Exercise directions: Give every line of the records below as a JSON list of strings, one string per line, with blank lines left out. Leave the pictures out of the list.

Information shown:
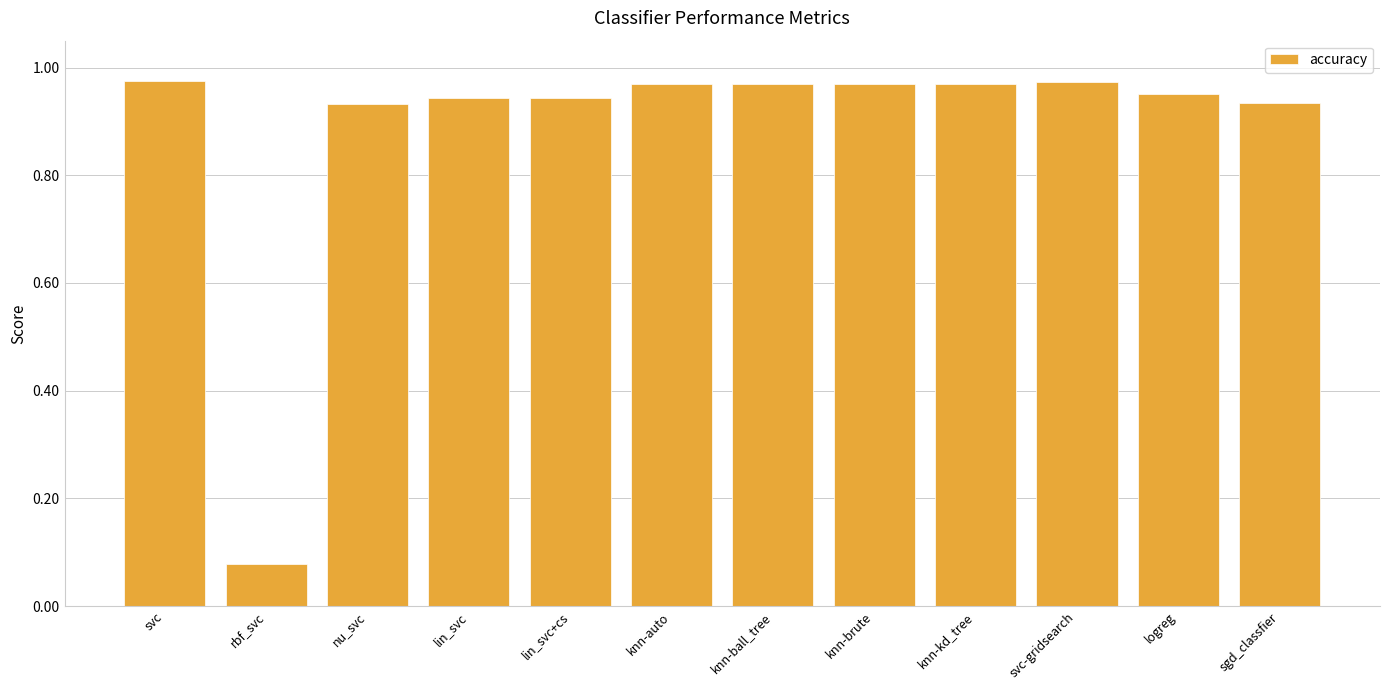

How many bars are there in total?

12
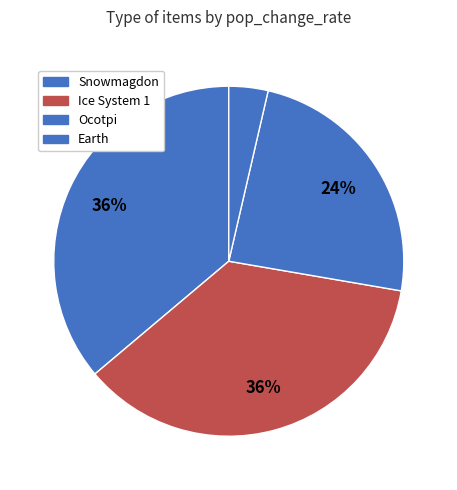

How many slices are in this pie chart?

4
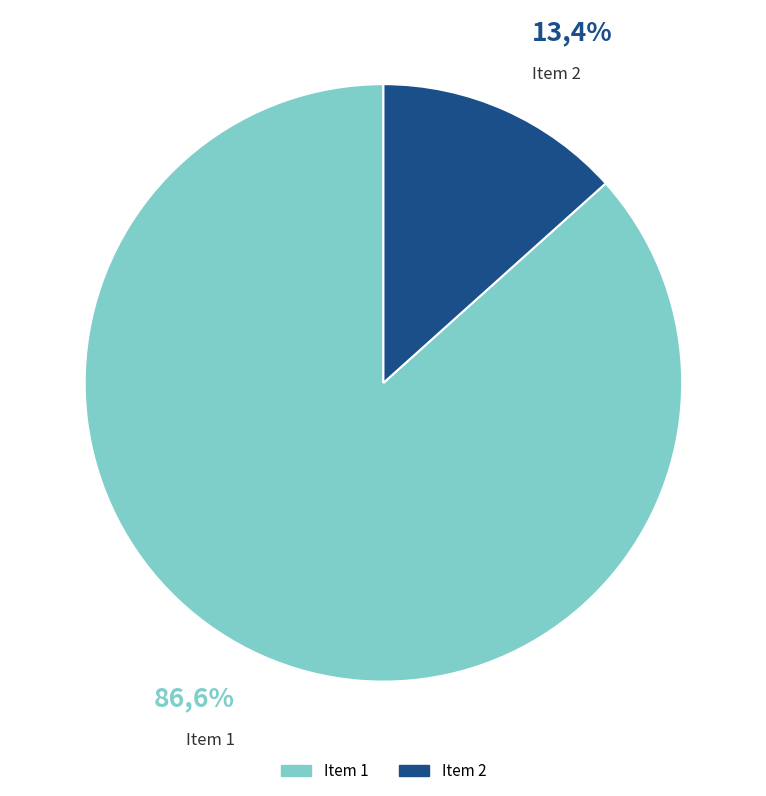

The 1 slice represents 87% of the pie. True or false?

True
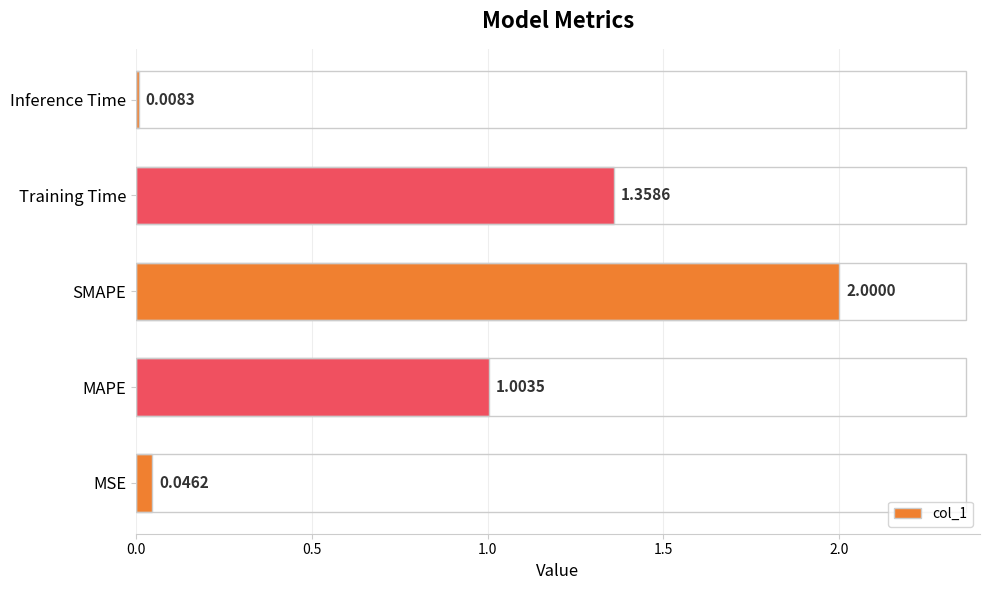

What is the difference between the values at SMAPE and Training Time?

0.6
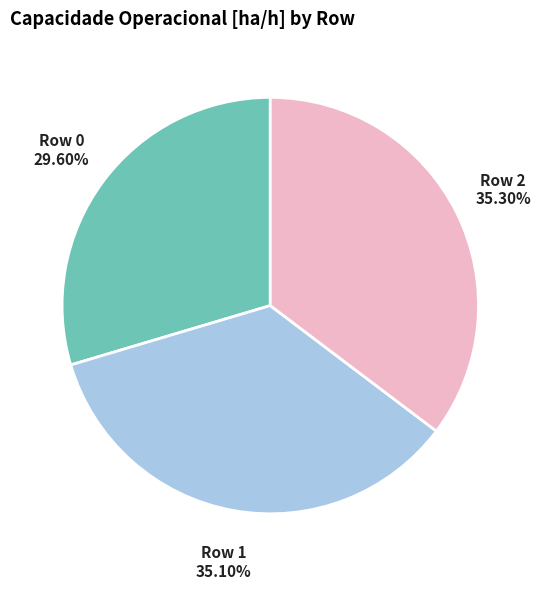

What percentage is NOT represented by Row 2?

64.7%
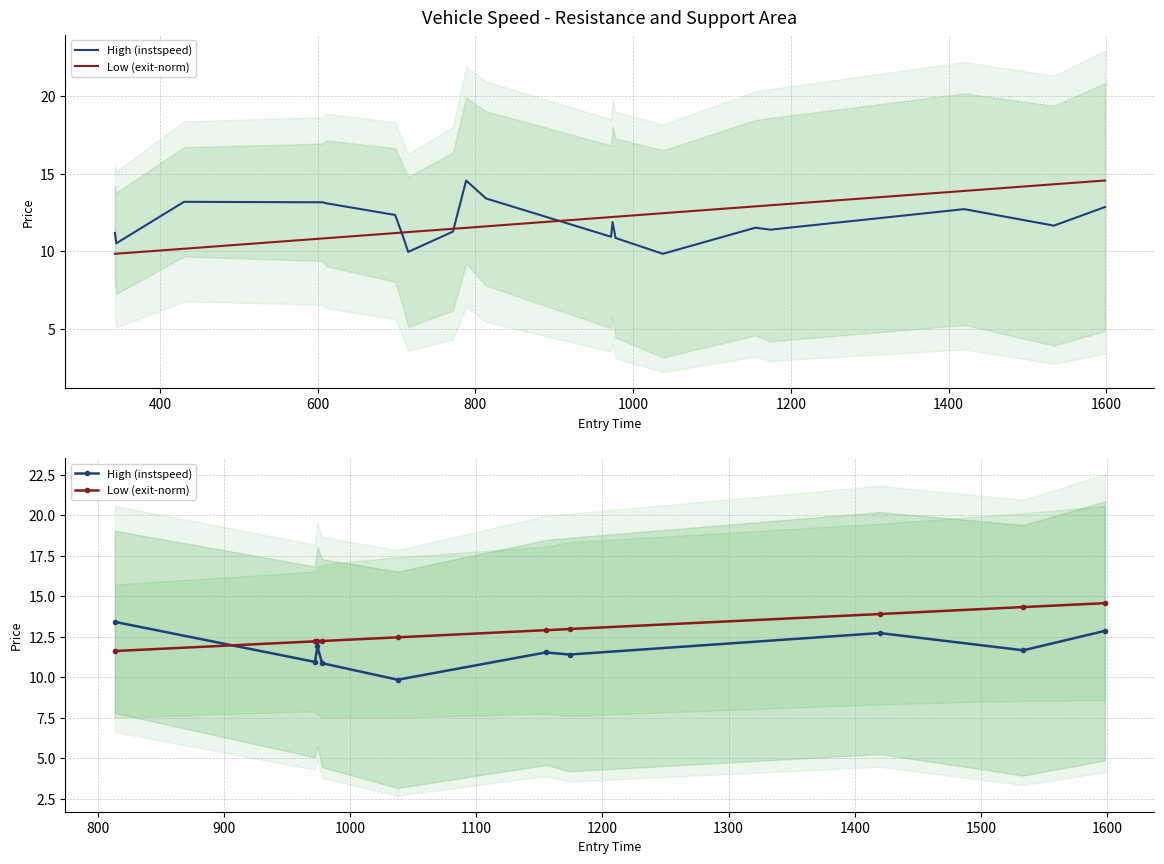

True or false: High (instspeed) has a value of 2.8 at 800.

False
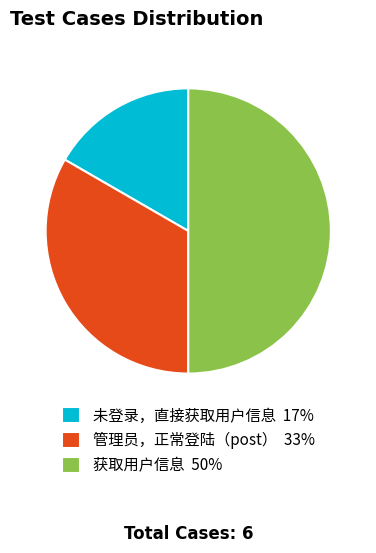

Is the sum of 管理员，正常登陆（post） 33% and 获取用户信息 50% greater than half?

Yes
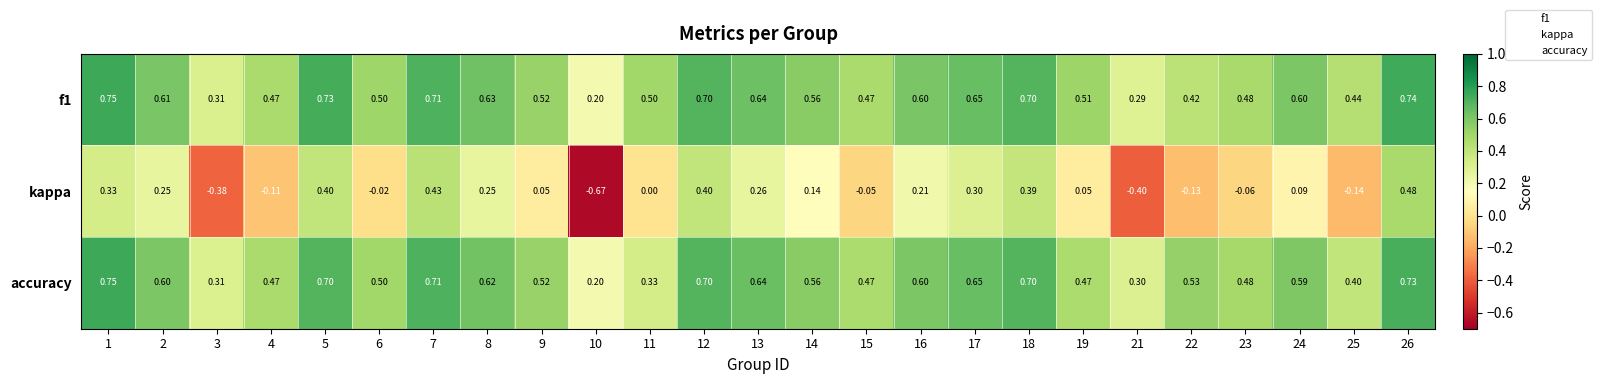

Is the value of accuracy at 14 greater than the value of f1 at 12?

No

Your solution:
[
  "How many bars are there in total?",
  "12",
  "How many slices are in this pie chart?",
  "4",
  "The 1 slice represents 87% of the pie. True or false?",
  "True",
  "What is the difference between the values at SMAPE and Training Time?",
  "0.6",
  "What percentage is NOT represented by Row 2?",
  "64.7%",
  "True or false: High (instspeed) has a value of 2.8 at 800.",
  "False",
  "Is the sum of 管理员，正常登陆（post） 33% and 获取用户信息 50% greater than half?",
  "Yes",
  "Is the value of accuracy at 14 greater than the value of f1 at 12?",
  "No"
]